Deployment Issues¶
Issues related to the container runtime and infrastructure — pods not starting, images not pulling, or containers failing to run.
Prerequisites
Troubleshooting commands require administrative (sudo) privileges and kubectl access to the cluster (for Kubernetes deployments) or Docker CLI access (for Docker deployments).
Kubernetes¶
These entries cover Kubernetes-specific deployment failures, including pod scheduling, image pulls, and PVC provisioning.
Pods Not Reaching Running State¶
Symptom
kubectl get pods -n <namespace> shows one or more pods in Pending, CrashLoopBackOff, Error, or Init:0/1 state.
Cause
Pods can fail to start for several reasons:
- Insufficient CPU, memory, or storage on cluster nodes
- Misconfigured values in
.values.yaml(e.g., invalid passwords, missing required fields) - Persistent Volume Claims (PVCs) cannot be fulfilled by the configured storage class
- Database initialization failure due to incorrect credentials
Diagnostic steps
-
List all pods and identify the failing one:
kubectl get pods -n <namespace> -
Inspect pod events for scheduling or resource errors:
kubectl describe pod <pod-name> -n <namespace> -
Check container logs for application-level errors:
kubectl logs <pod-name> -n <namespace> -
For pods with multiple containers, specify the container name:
kubectl logs <pod-name> -c <container-name> -n <namespace> -
Review PVC status:
kubectl get pvc -n <namespace>
Resolution
Pendingpods due to insufficient resources — scale the cluster or reduce resource requests in.values.yaml.PendingPVCs — verify thatstorageClasses.standardClassandstorageClasses.databaseClassmatch available storage classes in your cluster (kubectl get sc).CrashLoopBackOffpods — check logs for the specific error. Common fixes include correcting database passwords or admin credentials in.values.yaml, then reapplying:
helm upgrade excalibur-v4 xclbr/excalibur -f .values.yaml --namespace <namespace>
After applying the fix, verify all pods are running:
kubectl get pods -n <namespace>
All pods should show Running status with all containers ready (e.g., 1/1).
Image Pull Errors¶
Symptom
Pods are stuck in ImagePullBackOff or ErrImagePull state. Events show Failed to pull image messages.
Cause
Image pull failures occur when the registry credentials are invalid or the registry is unreachable:
- Invalid or expired GitHub Personal Access Token (PAT)

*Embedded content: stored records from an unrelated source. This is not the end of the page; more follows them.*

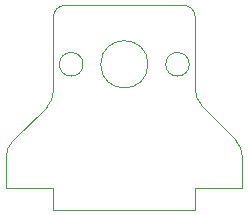
<source format=gbr>
%TF.GenerationSoftware,KiCad,Pcbnew,8.0.8*%
%TF.CreationDate,2025-01-30T22:17:02+01:00*%
%TF.ProjectId,mountingBracket,6d6f756e-7469-46e6-9742-7261636b6574,rev?*%
%TF.SameCoordinates,Original*%
%TF.FileFunction,Profile,NP*%
%FSLAX46Y46*%
G04 Gerber Fmt 4.6, Leading zero omitted, Abs format (unit mm)*
G04 Created by KiCad (PCBNEW 8.0.8) date 2025-01-30 22:17:02*
%MOMM*%
%LPD*%
G01*
G04 APERTURE LIST*
%TA.AperFunction,Profile*%
%ADD10C,0.050000*%
%TD*%
G04 APERTURE END LIST*
D10*
X-6000000Y-16300000D02*
X-6000000Y-14500000D01*
X10000000Y-14500000D02*
X10000004Y-11849998D01*
X-6000000Y0D02*
X-6000000Y-6234633D01*
X-6000000Y-14500000D02*
X-10000000Y-14500000D01*
X-6585786Y-7648847D02*
X-9414214Y-10451152D01*
X-6000000Y0D02*
G75*
G02*
X-5000000Y1000000I999999J1D01*
G01*
X6000000Y-14500000D02*
X10000000Y-14500000D01*
X-10000000Y-11865367D02*
G75*
G02*
X-9414214Y-10451152I2000009J-2D01*
G01*
X5000000Y1000000D02*
G75*
G02*
X6000000Y0I0J-1000000D01*
G01*
X5000000Y1000000D02*
X-5000000Y1000000D01*
X6000000Y-16300000D02*
X-6000000Y-16300000D01*
X6585783Y-7500000D02*
X9414217Y-10435784D01*
X6000000Y-16300000D02*
X6000000Y-14500000D01*
X6585783Y-7500000D02*
G75*
G02*
X6000007Y-6085786I1414217J1414200D01*
G01*
X2000000Y-4000000D02*
G75*
G02*
X-2000000Y-4000000I-2000000J0D01*
G01*
X-2000000Y-4000000D02*
G75*
G02*
X2000000Y-4000000I2000000J0D01*
G01*
X5500000Y-4000000D02*
G75*
G02*
X3500000Y-4000000I-1000000J0D01*
G01*
X3500000Y-4000000D02*
G75*
G02*
X5500000Y-4000000I1000000J0D01*
G01*
X6000000Y0D02*
X5999996Y-6085786D01*
X-6000000Y-6234633D02*
G75*
G02*
X-6585786Y-7648847I-2000004J1D01*
G01*
X-10000000Y-14500000D02*
X-10000000Y-11865367D01*
X-3500000Y-4000000D02*
G75*
G02*
X-5500000Y-4000000I-1000000J0D01*
G01*
X-5500000Y-4000000D02*
G75*
G02*
X-3500000Y-4000000I1000000J0D01*
G01*
X9414217Y-10435784D02*
G75*
G02*
X10000004Y-11849998I-1414217J-1414216D01*
G01*
M02*

</source>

- Image pull secret not created or not associated with the service account
- Network restrictions blocking access to
ghcr.io - Incorrect image tag or version specified
Diagnostic steps
-
Check pod events for image pull details:
kubectl describe pod <pod-name> -n <namespace> | grep -A 5 "Events" -
Verify the image pull secret exists:
kubectl get secrets -n <namespace> | grep regcred -
Test registry connectivity from the cluster:
curl -v https://ghcr.io
Resolution
- Expired or invalid PAT — verify your GitHub PAT has the
read:packagesscope and has not expired. Update the token in.values.yamland reapply:
helm upgrade excalibur-v4 xclbr/excalibur -f .values.yaml --namespace <namespace>
- Network restrictions — allow outbound HTTPS traffic to
ghcr.io:443in your firewall or proxy configuration.
After applying the fix, verify pods transition to Running:
kubectl get pods -n <namespace>
Docker¶
These entries cover Docker-specific deployment failures, including container startup, registry authentication, and host resource issues.
Docker Containers Not Starting¶
Symptom
After running docker compose up --detach, docker ps shows containers in Exited, Restarting, or missing entirely.
Cause
Container startup failures are typically caused by invalid configuration or host-level resource constraints:
- Invalid credentials in the
.envfile - Docker login to
ghcr.iofailed or the session expired - Port conflicts with services already running on the host
- Insufficient disk space or memory on the host
Diagnostic steps
-
Check the status of all containers (including stopped ones):
docker ps -a -
View container logs for the failing service:
docker logs <container-name> -
Verify Docker registry authentication:
docker login --username excalibur-enterprise --password <provided-token> ghcr.io -
Check available disk space and memory:
df -h && free -h
Resolution
- Expired authentication — re-run
docker loginwith a valid token. - Invalid
.envvalues — fix the values and re-create the containers:
docker compose --env-file .env --file <filename>.yml up --detach
- Port conflicts — stop the conflicting service or remap ports in the compose file.
- Insufficient disk space — free up space or mount additional storage.
Warning
Running docker compose down removes containers and their data. Use this command only if you intend to re-create the deployment from scratch, or ensure volumes are configured for data persistence.
After applying the fix, verify all containers are running:
docker ps
All containers should show Up status with healthy health checks.